- Theatrical release poster
- Directed by: James Crow
- Written by: James Crow
- Produced by: James Crow; Julie Donaghey; Paul Jones; James Sibley; Steve Thomas;
- Starring: Jessica Arterton; Jack Brett Anderson; Liam Kelly; Robert Daniel Lowe; Leslie Mills; Andrew-Lee Potts;
- Cinematography: Sam Creamer; James Crow;
- Edited by: Sam Creamer; James Crow;
- Music by: Pete Coleman
- Production company: Last British Dragon
- Distributed by: Last British Dragon
- Release dates: August 27, 2016 (Frightfest); January 23, 2018 (United States);
- Running time: 100 minutes
- Country: United Kingdom
- Language: English

= House of Salem =

2016 film directed by James Crow

House of Salem is a 2016 British horror-thriller film written and directed by James Crow. It stars Jessica Arterton, Jack Brett Anderson, Liam Kelly, Robert Daniel Lowe, Leslie Mills and Andrew-Lee Potts. The film premiered at the London FrightFest Film Festival on August 27, 2016.

==Plot==
A group of criminals, Jacob, Nancy, Jack, Mick, and Craig are hired to kidnap a young boy named Josh from his home. They take him to a large, isolated country mansion, believing they are holding him for ransom. However, they soon realize that something is terribly wrong. The house has a dark history, and their employers have sinister motives.

Josh, a quiet boy with mysterious psychic abilities, warns the group that the house is evil. He begins to exhibit knowledge about the kidnappers’ personal pasts details he couldn’t possibly know on his own. Tensions rise among the group as strange, supernatural events begin to occur in the mansion. Ghostly visions, voices, and violent hallucinations haunt them as the night progresses.

It becomes clear that the house is connected to a satanic cult, and the kidnapping was part of a ritual sacrifice. Hooded cultists arrive at the mansion, attempting to complete the ceremony using Josh. As the criminals are hunted down one by one, they begin to understand that they are not the true villains of the story, but pawns in a demonic plan that spans generations.

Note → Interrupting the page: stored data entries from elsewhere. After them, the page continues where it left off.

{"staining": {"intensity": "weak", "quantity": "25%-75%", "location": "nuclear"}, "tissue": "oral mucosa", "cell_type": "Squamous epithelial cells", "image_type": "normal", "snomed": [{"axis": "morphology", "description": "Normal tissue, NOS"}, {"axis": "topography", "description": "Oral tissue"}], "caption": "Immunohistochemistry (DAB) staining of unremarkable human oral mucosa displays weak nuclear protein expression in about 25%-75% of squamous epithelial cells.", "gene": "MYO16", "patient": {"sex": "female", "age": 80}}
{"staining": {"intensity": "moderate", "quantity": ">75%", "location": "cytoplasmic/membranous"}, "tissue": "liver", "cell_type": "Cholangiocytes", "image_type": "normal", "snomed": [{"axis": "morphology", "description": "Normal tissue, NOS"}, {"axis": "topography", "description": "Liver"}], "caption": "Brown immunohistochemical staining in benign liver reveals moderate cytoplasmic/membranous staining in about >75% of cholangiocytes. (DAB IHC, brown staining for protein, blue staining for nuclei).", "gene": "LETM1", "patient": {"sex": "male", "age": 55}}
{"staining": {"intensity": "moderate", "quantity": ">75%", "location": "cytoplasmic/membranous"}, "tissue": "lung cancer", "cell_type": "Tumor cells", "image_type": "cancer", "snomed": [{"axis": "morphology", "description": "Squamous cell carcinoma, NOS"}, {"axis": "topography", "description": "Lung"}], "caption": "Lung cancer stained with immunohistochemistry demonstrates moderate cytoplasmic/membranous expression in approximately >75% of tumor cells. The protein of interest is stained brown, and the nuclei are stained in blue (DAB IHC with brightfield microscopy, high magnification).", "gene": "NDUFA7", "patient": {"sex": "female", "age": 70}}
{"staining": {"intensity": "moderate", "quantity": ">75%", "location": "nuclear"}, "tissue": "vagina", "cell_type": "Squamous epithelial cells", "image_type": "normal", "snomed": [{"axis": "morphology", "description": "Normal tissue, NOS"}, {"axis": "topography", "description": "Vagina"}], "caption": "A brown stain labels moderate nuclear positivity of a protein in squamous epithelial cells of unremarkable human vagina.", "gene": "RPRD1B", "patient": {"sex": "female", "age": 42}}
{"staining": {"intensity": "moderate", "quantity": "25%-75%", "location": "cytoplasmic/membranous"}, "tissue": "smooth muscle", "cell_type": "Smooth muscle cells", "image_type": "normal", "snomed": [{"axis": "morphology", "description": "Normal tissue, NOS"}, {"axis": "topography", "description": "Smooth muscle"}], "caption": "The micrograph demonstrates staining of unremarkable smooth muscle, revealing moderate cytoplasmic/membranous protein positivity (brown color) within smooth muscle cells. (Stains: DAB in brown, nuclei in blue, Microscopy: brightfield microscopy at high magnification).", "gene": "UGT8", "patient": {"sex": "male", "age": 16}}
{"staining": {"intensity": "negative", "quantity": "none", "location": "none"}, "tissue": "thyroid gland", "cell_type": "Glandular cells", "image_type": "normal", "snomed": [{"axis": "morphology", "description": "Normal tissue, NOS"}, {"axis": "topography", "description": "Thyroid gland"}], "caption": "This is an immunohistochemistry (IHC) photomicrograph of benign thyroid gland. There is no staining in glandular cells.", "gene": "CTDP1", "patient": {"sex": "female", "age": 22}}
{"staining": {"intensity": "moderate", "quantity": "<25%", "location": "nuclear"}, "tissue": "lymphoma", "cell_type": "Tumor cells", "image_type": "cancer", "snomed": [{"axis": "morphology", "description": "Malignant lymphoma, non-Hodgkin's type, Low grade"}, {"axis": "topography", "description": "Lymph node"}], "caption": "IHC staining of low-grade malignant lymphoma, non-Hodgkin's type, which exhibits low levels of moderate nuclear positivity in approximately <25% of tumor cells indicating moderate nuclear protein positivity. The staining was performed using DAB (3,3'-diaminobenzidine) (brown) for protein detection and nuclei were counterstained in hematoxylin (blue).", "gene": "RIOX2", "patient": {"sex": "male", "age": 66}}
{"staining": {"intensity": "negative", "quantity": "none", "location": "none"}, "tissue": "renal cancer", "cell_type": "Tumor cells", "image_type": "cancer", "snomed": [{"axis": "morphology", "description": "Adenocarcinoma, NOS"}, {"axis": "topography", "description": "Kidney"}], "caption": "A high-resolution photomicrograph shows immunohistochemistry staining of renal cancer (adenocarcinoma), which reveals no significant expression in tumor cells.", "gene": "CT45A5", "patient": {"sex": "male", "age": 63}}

Nancy grows particularly close to Josh and fights to protect him. The group faces supernatural forces and the murderous cult as they try to survive the night and rescue the boy. In the end, the lines between good and evil blur, as the house consumes those who enter, feeding on their sins and secrets.

==Cast==
- Jessica Anterton as Nancy
- Jack Brett Anderson as Jack
- Liam Kelly as Josh
- Leslie Mills as Jacob (as Les Mills)
- Robert Daniel Lowe as Mick
- Andrew-Lee Potts as Mr. Drowning
- Dean Maskell as Craig
- Anna Nightingale as Mrs. Drowning
- Tony Fadil as Lord Arthur Salem

==Release==
The film was premiered at the London FrightFest Film Festival on August 27, 2016 and released in the United States on January 23, 2018.

==Reception==
Norman Gidney of Film Threat rate the film 2 out of 4 rating and wrote: House of Salem may not be the mix of House of the Devil and Don't Breathe that it aims to be but there are enough interesting ideas to make you sit up and take notice. Joel Harley of Starburst gave the film a rating of 3 out of 10 rating and said: House of Salem is more technically accomplished than most low-budget British horror films, but it's failures drop the ball so hard that it can never hope to recover. It's not scary, clever or atmospheric enough to cover for the actors' atrocious line readings and lack of presence.

Matt Hudson of Horrornews.net wrote:
When settling in to watch a horror movie about which you know nothing, it can be a very good thing if you find yourself 10 minutes or more into the flick, and you start to wonder if this really IS a horror movie. House of Salem does that by giving you a supernatural type opening that quickly morphs into a home invasion/kidnapping. And things lock fairly tightly on that crime drama thread, for a while.